U.S. Scanners Present Skin Cancer Risk: MDs

Technology not permitted in Canada


Postmedia News; Agence France-Presse — U .S. scientists warned Friday that the full-body, graphic-image X-ray scanners that are being used to screen passengers at airports around that country may be unsafe, raising concerns for Canadians travelling south of the border.

“They say the risk is minimal, but statistically someone is going to get skin cancer from these X-rays,” said Dr. Michael Love, who runs an X-ray lab at the department of biophysics and biophysical chemistry at Johns Hopkins University School of medicine.

“No exposure to X-ray is considered beneficial.

“We know X-rays are hazardous, but we have a situation at the airports where people are so eager to fly that they will risk their lives in this manner,” he said.

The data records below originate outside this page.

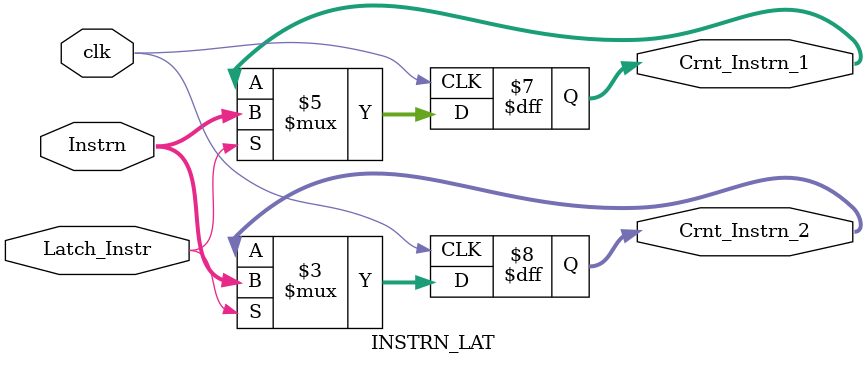
<source format=v>
module INSTRN_LAT (
  input clk,
  input [31:0] Instrn,
  input Latch_Instr,
  output reg [31:0] Crnt_Instrn_1,
  output reg [31:0] Crnt_Instrn_2
);

  always @(posedge clk) begin
    if (Latch_Instr == 1'b1) begin
      Crnt_Instrn_1 <= Instrn;
      Crnt_Instrn_2 <= Instrn;
    end
  end

endmodule


</source>
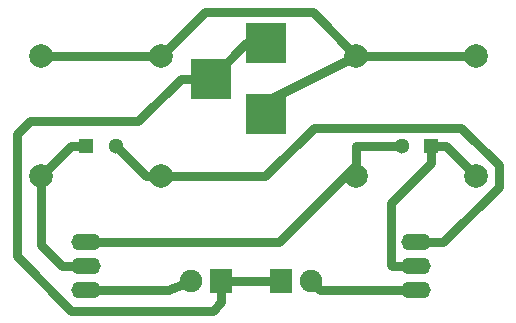
<source format=gbr>
G04 #@! TF.FileFunction,Copper,L2,Bot,Signal*
%FSLAX46Y46*%
G04 Gerber Fmt 4.6, Leading zero omitted, Abs format (unit mm)*
G04 Created by KiCad (PCBNEW 4.0.4+e1-6308~48~ubuntu14.04.1-stable) date Thu Nov 10 21:16:40 2016*
%MOMM*%
%LPD*%
G01*
G04 APERTURE LIST*
%ADD10C,0.100000*%
%ADD11R,3.500120X3.500120*%
%ADD12R,1.900000X2.000000*%
%ADD13C,1.900000*%
%ADD14O,2.500000X1.400000*%
%ADD15R,1.300000X1.300000*%
%ADD16C,1.300000*%
%ADD17C,1.998980*%
%ADD18C,0.787400*%
%ADD19C,0.800100*%
G04 APERTURE END LIST*
D10*
D11*
X101600000Y-69700140D03*
X101600000Y-63700660D03*
X96901000Y-66700400D03*
D12*
X97790000Y-83820000D03*
D13*
X95250000Y-83820000D03*
D12*
X102870000Y-83820000D03*
D13*
X105410000Y-83820000D03*
D14*
X86360000Y-82550000D03*
X86360000Y-80550000D03*
X86360000Y-84550000D03*
X114300000Y-82550000D03*
X114300000Y-80550000D03*
X114300000Y-84550000D03*
D15*
X86360000Y-72390000D03*
D16*
X88860000Y-72390000D03*
D15*
X115570000Y-72390000D03*
D16*
X113070000Y-72390000D03*
D17*
X119380000Y-64770000D03*
X119380000Y-74930000D03*
X109220000Y-64770000D03*
X109220000Y-74930000D03*
X92710000Y-64770000D03*
X92710000Y-74930000D03*
X82550000Y-64770000D03*
X82550000Y-74930000D03*
D18*
X92710000Y-74930000D02*
X91400000Y-74930000D01*
X91400000Y-74930000D02*
X88860000Y-72390000D01*
X114300000Y-80550000D02*
X116573764Y-80550000D01*
X118102063Y-70838299D02*
X105585023Y-70838299D01*
X116573764Y-80550000D02*
X121281191Y-75842573D01*
X121281191Y-75842573D02*
X121281191Y-74017427D01*
X121281191Y-74017427D02*
X118102063Y-70838299D01*
X105585023Y-70838299D02*
X101493322Y-74930000D01*
X101493322Y-74930000D02*
X94123492Y-74930000D01*
X94123492Y-74930000D02*
X92710000Y-74930000D01*
X82550000Y-74930000D02*
X82550000Y-80777400D01*
X82550000Y-80777400D02*
X84322600Y-82550000D01*
X84322600Y-82550000D02*
X86360000Y-82550000D01*
X86360000Y-72390000D02*
X85090000Y-72390000D01*
X85090000Y-72390000D02*
X82550000Y-74930000D01*
D19*
X85758571Y-82550000D02*
X86360000Y-82550000D01*
X87140100Y-80550000D02*
X86360000Y-80550000D01*
X102687236Y-80550000D02*
X87140100Y-80550000D01*
X109220000Y-74017236D02*
X102687236Y-80550000D01*
X109220000Y-72390000D02*
X109220000Y-74017236D01*
X109220000Y-72390000D02*
X113070000Y-72390000D01*
D18*
X115570000Y-72390000D02*
X116840000Y-72390000D01*
X116840000Y-72390000D02*
X119380000Y-74930000D01*
X115570000Y-72390000D02*
X115570000Y-73827400D01*
X115570000Y-73827400D02*
X112148290Y-77249110D01*
X112148290Y-77249110D02*
X112148290Y-82435690D01*
X112148290Y-82435690D02*
X112262600Y-82550000D01*
X112262600Y-82550000D02*
X114300000Y-82550000D01*
X97790000Y-83820000D02*
X102870000Y-83820000D01*
X96901000Y-66700400D02*
X94363540Y-66700400D01*
X94363540Y-66700400D02*
X90752931Y-70311009D01*
X90752931Y-70311009D02*
X81552083Y-70311009D01*
X81552083Y-70311009D02*
X80471009Y-71392083D01*
X80471009Y-71392083D02*
X80471009Y-81727616D01*
X80471009Y-81727616D02*
X85072903Y-86329510D01*
X85072903Y-86329510D02*
X97067890Y-86329510D01*
X97067890Y-86329510D02*
X97790000Y-85607400D01*
X97790000Y-85607400D02*
X97790000Y-83820000D01*
X101600000Y-63700660D02*
X99900740Y-63700660D01*
X99900740Y-63700660D02*
X96901000Y-66700400D01*
D19*
X86360000Y-84550000D02*
X93250000Y-84550000D01*
X93250000Y-84550000D02*
X95250000Y-83820000D01*
X114300000Y-84550000D02*
X106140000Y-84550000D01*
X106140000Y-84550000D02*
X105410000Y-83820000D01*
D18*
X109220000Y-64770000D02*
X105498899Y-61048899D01*
X105498899Y-61048899D02*
X96431101Y-61048899D01*
X96431101Y-61048899D02*
X93709489Y-63770511D01*
X93709489Y-63770511D02*
X92710000Y-64770000D01*
D19*
X109220000Y-64770000D02*
X101600000Y-68580000D01*
X101600000Y-68580000D02*
X101600000Y-69700140D01*
X92710000Y-64770000D02*
X82550000Y-64770000D01*
X119380000Y-64770000D02*
X109220000Y-64770000D01*
M02*

</source>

The possible health dangers posed by the U.S. scanners add to passengers and airline crews’ concerns about the devices, which have been dubbed “naked” scanners because of the graphic image they give of a person’s body, genitalia and all.

Despite the concerns the warning raises for Canadians travelling through U.S. airports, authorities in this country say scanners used at airports here rely on different technology that doesn’t pose a health risk to travellers.

According to the Canadian Air Transport Security Authority, full-body X-ray scanner technology used in the U.S. is not permitted in Canada.

While 36 full-body scanners are in use at 16 Canadian airports, spokesman Mathieu Larocque said they use “millimetre wave technology” which projects low-level radio frequency energy “over and around the passengers’ bodies.

“The RF wave is reflected back from the body and from objects concealed on the body, producing a three-dimensional image,” he said.

According to Health Canada, this technology poses no risk to humans.